Simpson, whose last race was the Cherry Blossom 10-mile road race in Washington, D.C., in September 2021, according to World Athletics, will run what she called “a little rust-buster” at the Army Ten-Miler in Washington, D.C.

“My intention is to turn my focus to the roads,” Simpson, 36, wrote in an email. “I have some great PUMA spikes that I love so the track isn’t off the table. But my emphasis will be road racing.”

Last year’s Cherry Blossom was her first race longer than 5,000 meters, according to World Athletics. What are the chances she eventually moves up to the marathon distance?

“This new chapter is an exploration,” she answered. “I’m going to let the races, training, and coaching guide the next steps as they come.
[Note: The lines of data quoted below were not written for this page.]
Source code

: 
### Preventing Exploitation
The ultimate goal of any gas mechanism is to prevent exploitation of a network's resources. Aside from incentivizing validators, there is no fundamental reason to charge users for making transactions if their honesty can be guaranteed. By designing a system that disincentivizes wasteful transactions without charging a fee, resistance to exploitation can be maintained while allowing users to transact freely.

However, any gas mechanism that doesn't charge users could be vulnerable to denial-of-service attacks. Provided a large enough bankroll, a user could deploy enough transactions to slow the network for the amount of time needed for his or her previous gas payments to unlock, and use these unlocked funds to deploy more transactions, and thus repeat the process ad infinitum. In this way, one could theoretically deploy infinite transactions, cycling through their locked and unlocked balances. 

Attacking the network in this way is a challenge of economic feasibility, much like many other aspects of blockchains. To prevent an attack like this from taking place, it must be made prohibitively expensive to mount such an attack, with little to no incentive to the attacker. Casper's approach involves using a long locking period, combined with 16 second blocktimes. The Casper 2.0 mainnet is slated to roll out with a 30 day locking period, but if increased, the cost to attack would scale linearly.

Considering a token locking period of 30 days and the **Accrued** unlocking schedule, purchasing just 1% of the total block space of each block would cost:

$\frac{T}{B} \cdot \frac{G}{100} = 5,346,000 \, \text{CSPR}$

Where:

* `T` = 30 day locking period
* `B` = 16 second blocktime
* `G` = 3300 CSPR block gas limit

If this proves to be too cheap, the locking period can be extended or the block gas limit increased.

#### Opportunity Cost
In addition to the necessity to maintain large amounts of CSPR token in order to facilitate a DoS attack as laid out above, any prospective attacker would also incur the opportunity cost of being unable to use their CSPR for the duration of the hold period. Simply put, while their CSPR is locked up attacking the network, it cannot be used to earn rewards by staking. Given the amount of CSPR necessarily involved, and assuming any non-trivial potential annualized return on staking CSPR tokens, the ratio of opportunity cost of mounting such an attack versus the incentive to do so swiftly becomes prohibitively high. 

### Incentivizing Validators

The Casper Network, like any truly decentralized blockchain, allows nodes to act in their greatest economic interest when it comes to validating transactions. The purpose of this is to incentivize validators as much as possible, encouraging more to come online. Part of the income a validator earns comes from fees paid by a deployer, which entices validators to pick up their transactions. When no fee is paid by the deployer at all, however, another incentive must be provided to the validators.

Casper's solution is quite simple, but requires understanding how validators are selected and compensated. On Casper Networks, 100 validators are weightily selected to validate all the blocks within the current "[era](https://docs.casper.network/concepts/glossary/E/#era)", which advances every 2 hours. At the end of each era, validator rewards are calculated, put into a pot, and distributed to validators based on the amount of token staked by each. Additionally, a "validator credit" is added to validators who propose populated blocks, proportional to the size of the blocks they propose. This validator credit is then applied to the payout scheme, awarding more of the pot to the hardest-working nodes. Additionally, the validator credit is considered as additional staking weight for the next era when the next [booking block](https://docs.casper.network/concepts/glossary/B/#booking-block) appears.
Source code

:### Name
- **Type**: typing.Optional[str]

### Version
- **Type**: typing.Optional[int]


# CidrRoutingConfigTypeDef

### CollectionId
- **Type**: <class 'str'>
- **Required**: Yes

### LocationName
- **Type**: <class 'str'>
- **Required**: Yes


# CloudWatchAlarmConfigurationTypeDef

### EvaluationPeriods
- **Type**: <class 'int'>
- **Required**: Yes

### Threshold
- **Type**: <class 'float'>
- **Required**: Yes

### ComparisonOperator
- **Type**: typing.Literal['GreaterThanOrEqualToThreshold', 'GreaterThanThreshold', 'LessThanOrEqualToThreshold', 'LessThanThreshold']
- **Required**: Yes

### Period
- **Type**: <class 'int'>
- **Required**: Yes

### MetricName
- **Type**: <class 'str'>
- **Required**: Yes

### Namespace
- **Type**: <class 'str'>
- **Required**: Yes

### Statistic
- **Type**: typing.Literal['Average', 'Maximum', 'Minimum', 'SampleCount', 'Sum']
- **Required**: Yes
I know I can physically do it, it’s a matter of whether I can be great at it and my team and I will only go there if we think we can be competitive. So, let’s say for chances… 51% :)”

Simpson made her first Olympic team in 2008 in the 3000m steeplechase, then in 2012 and 2016 in the 1500m, earning a bronze medal in Rio. She is the lone U.S. woman to win a world 1500m title (2011) or an Olympic 1500m medal.

From 2007 through 2019, Simpson finished in the top three in one of the 1500m, 5000m or 3000m steeplechase at all 13 annual USA Track and Field Outdoor Championships. Last year, she was 10th in the Olympic Trials 1500m in a bid to become the oldest U.S. Olympic 1500m runner in history, according to Olympedia.org.

Simpson focused much of her time this year helping her Colorado community heal and rebuild from a late December fire. She did not enter the USATF Outdoors for the first time since 2006.